I agree, Anja confirmed that the above rearrangement wouldn't cause issues to them, as all terms would still be descendants of RNA assay. Thank you.

anjaf commented 2 years ago

I spotted one difference: EFO_0005517, which is 'RIP-chip by array' in the list while the label is 'RIP-Chip by array' in efo. Is letter case an issue here: 'c' vs 'C'?

Well spotted! We're indeed using the lower case version. Probably different casing doesn't cause issues in our pipeline. https://www.ebi.ac.uk/arrayexpress/search.html?query=%22RIP-Chip+by+array%22+ Was this always the case?
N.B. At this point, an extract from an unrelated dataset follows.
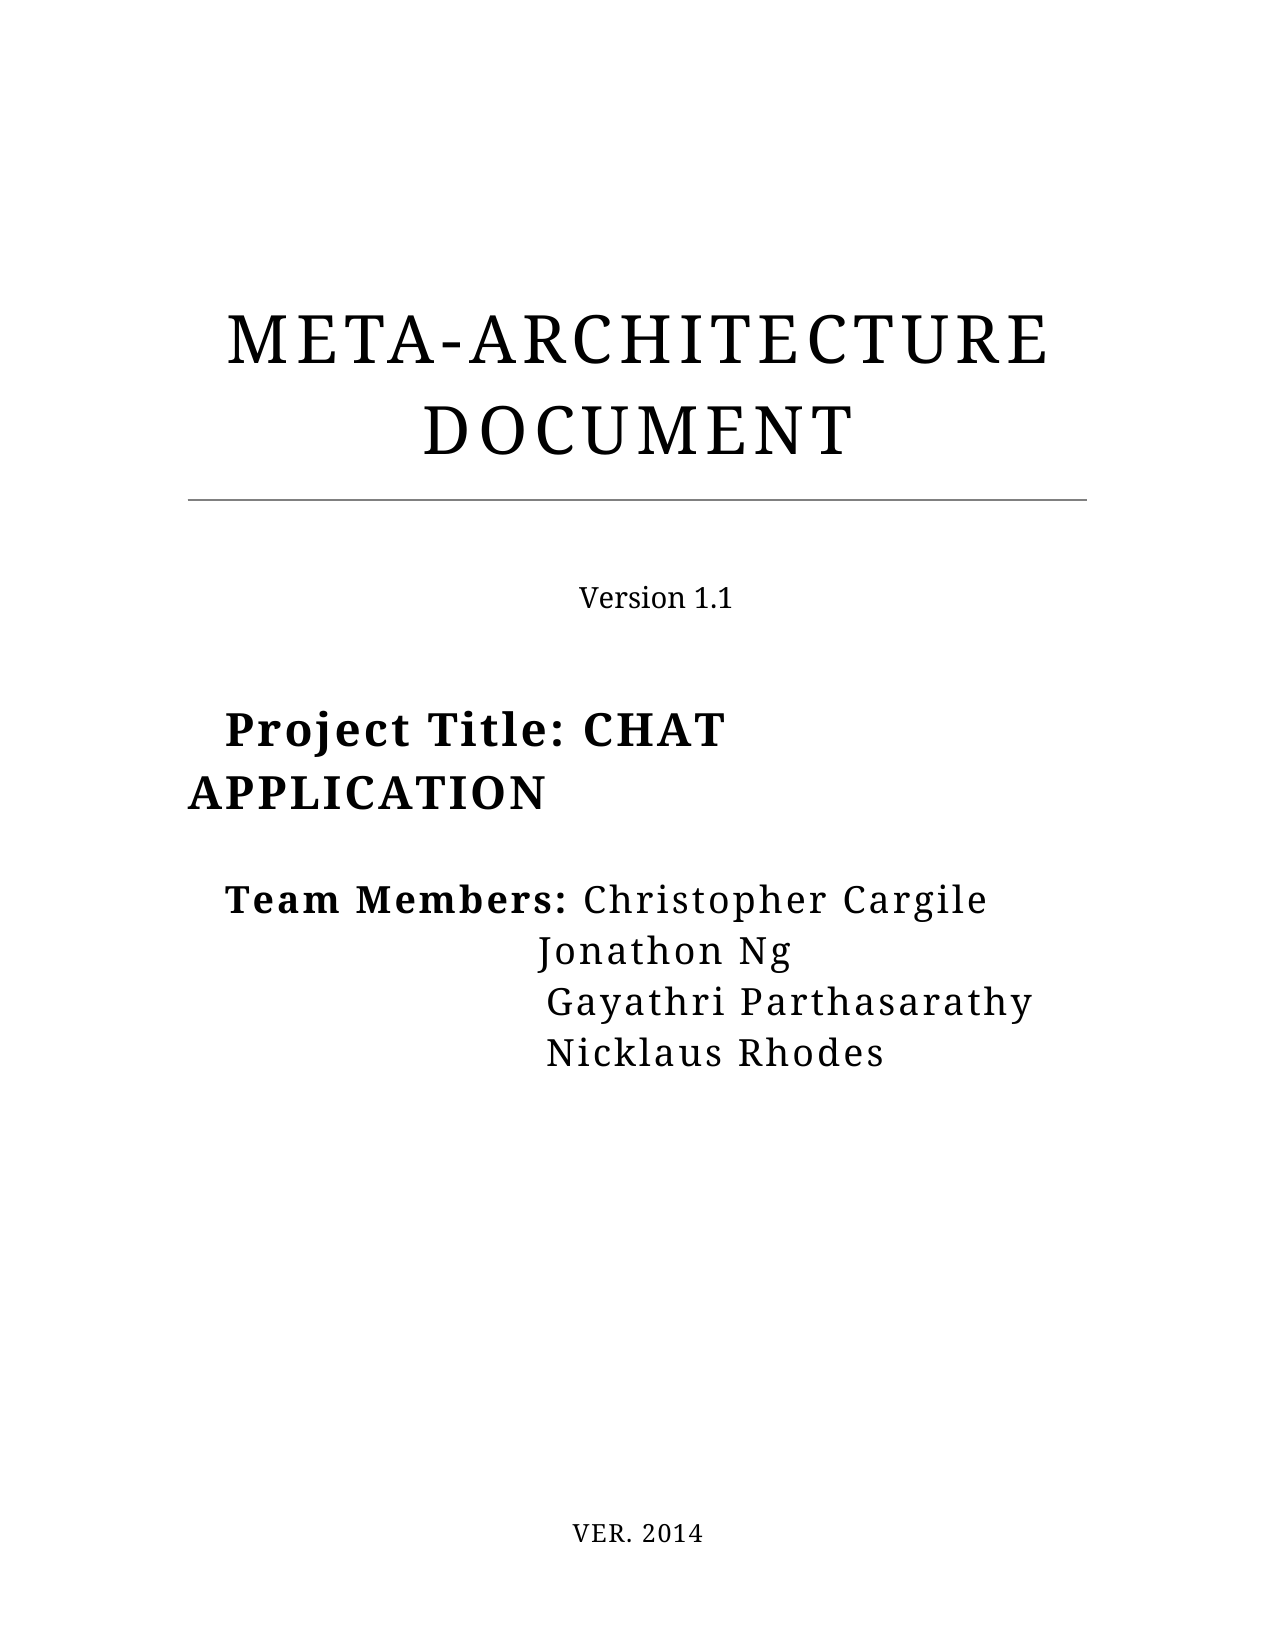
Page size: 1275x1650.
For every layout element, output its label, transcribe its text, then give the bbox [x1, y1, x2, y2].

Then the difference didn't have any impact on our pipelines.

ghost commented 2 years ago

I spotted one difference: EFO_0005517, which is 'RIP-chip by array' in the list while the label is 'RIP-Chip by array' in efo. Is letter case an issue here: 'c' vs 'C'?
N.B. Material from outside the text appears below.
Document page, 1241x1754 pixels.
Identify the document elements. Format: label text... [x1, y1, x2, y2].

Well spotted! We're indeed using the lower case version. Probably different casing doesn't cause issues in our pipeline. https://www.ebi.ac.uk/arrayexpress/search.html?query=%22RIP-Chip+by+array%22+ Was this always the case? Then the difference didn't have any impact on our pipelines.
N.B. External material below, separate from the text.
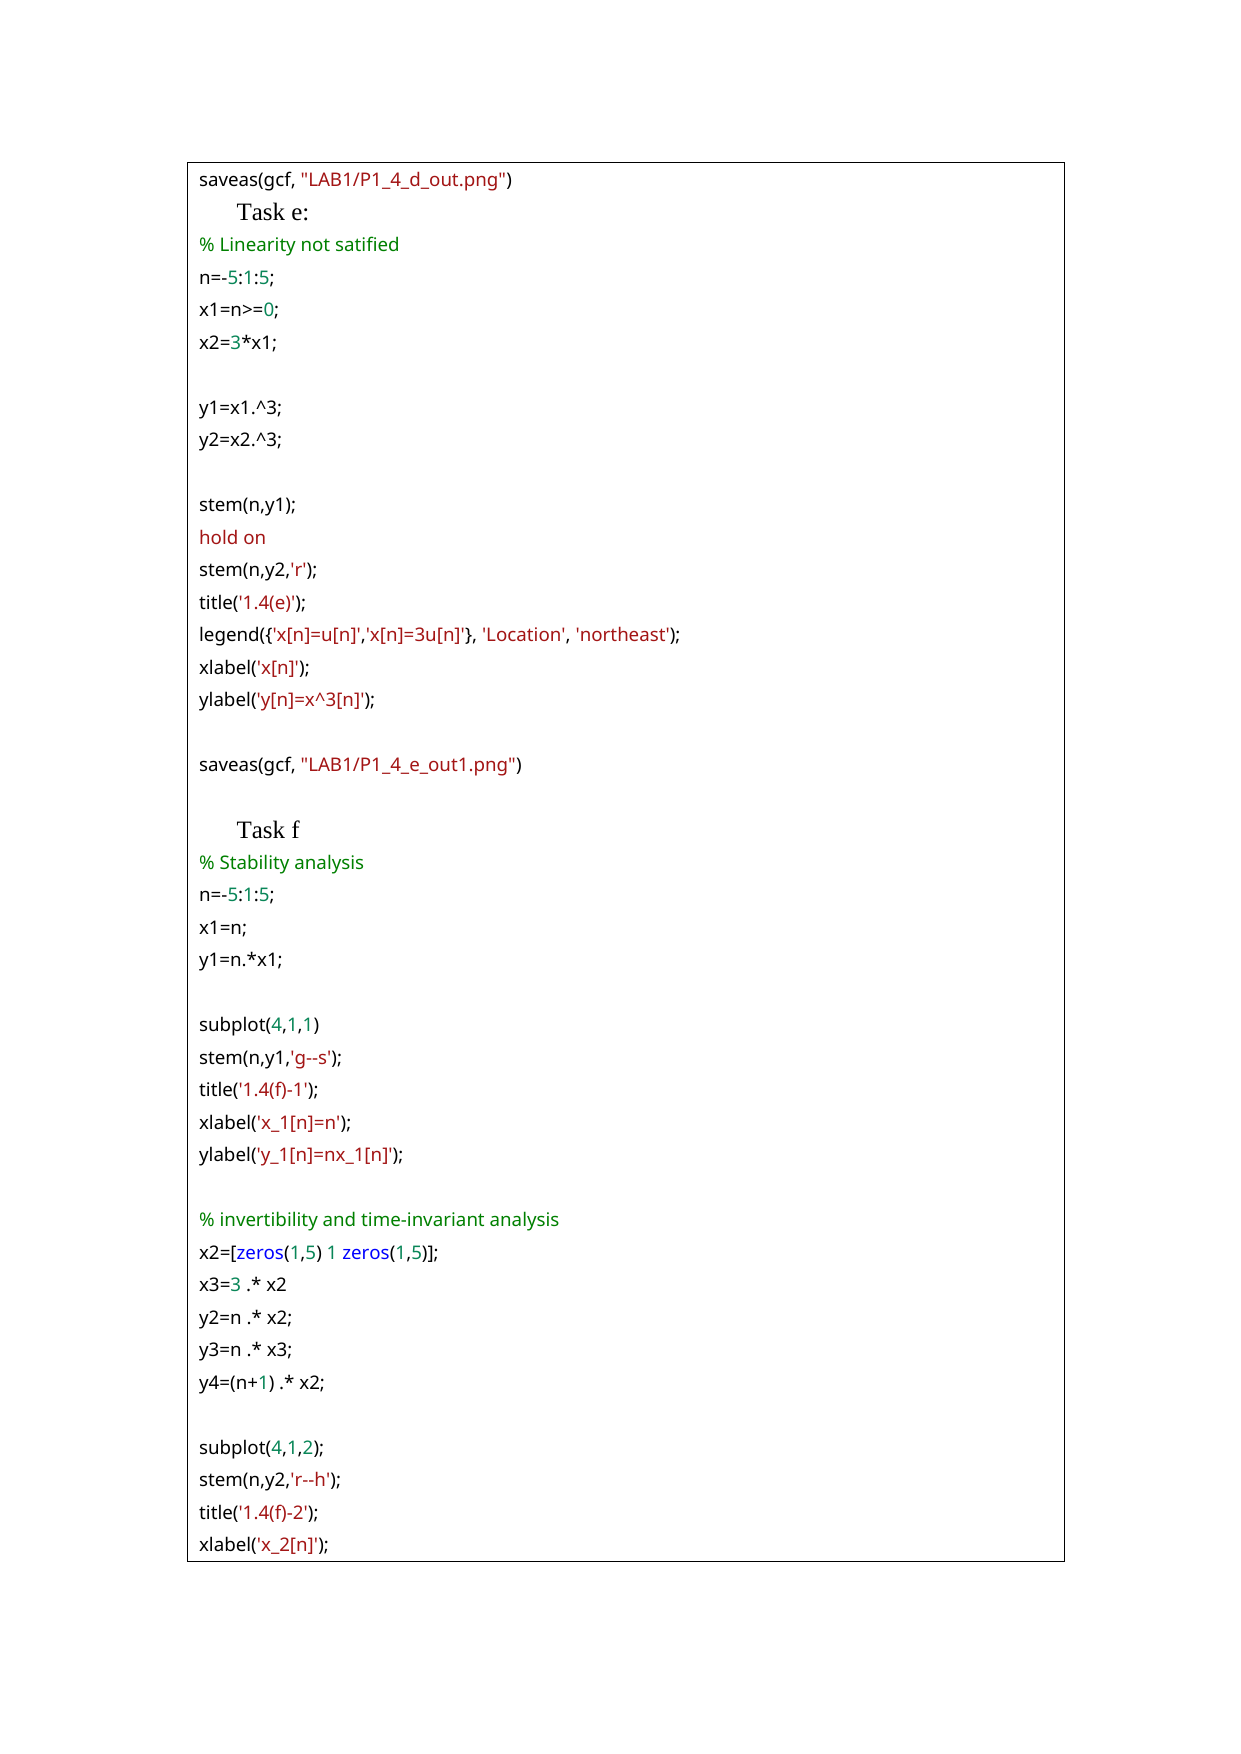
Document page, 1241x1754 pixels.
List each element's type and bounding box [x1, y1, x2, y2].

table_cell [188, 163, 1064, 1561]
It seems like it was written with 'C' at least since Oct 2021: https://github.com/EBISPOT/efo/issues/1296

I could not find the original term request.

ghost commented 2 years ago

@anjaf, @paolaroncaglia, thank you for all the feedback on this ticket. The changes made are detailed in PR #1483.

paolaroncaglia commented 2 years ago

@bvarner-ebi @anjaf

I spotted one difference: EFO_0005517, which is 'RIP-chip by array' in the list while the label is 'RIP-Chip by array' in efo. Is letter case an issue here: 'c' vs 'C'?

Well spotted! We're indeed using the lower case version. Probably different casing doesn't cause issues in our pipeline. https://www.ebi.ac.uk/arrayexpress/search.html?query=%22RIP-Chip+by+array%22+ Was this always the case? Then the difference didn't have any impact on our pipelines.

It seems like it was written with 'C' at least since Oct 2021: #1296

I could not find the original term request.

EFO trivia: the term was created by Drashtti, who left EBI in 2015. It's possible that the label has stayed that way since then.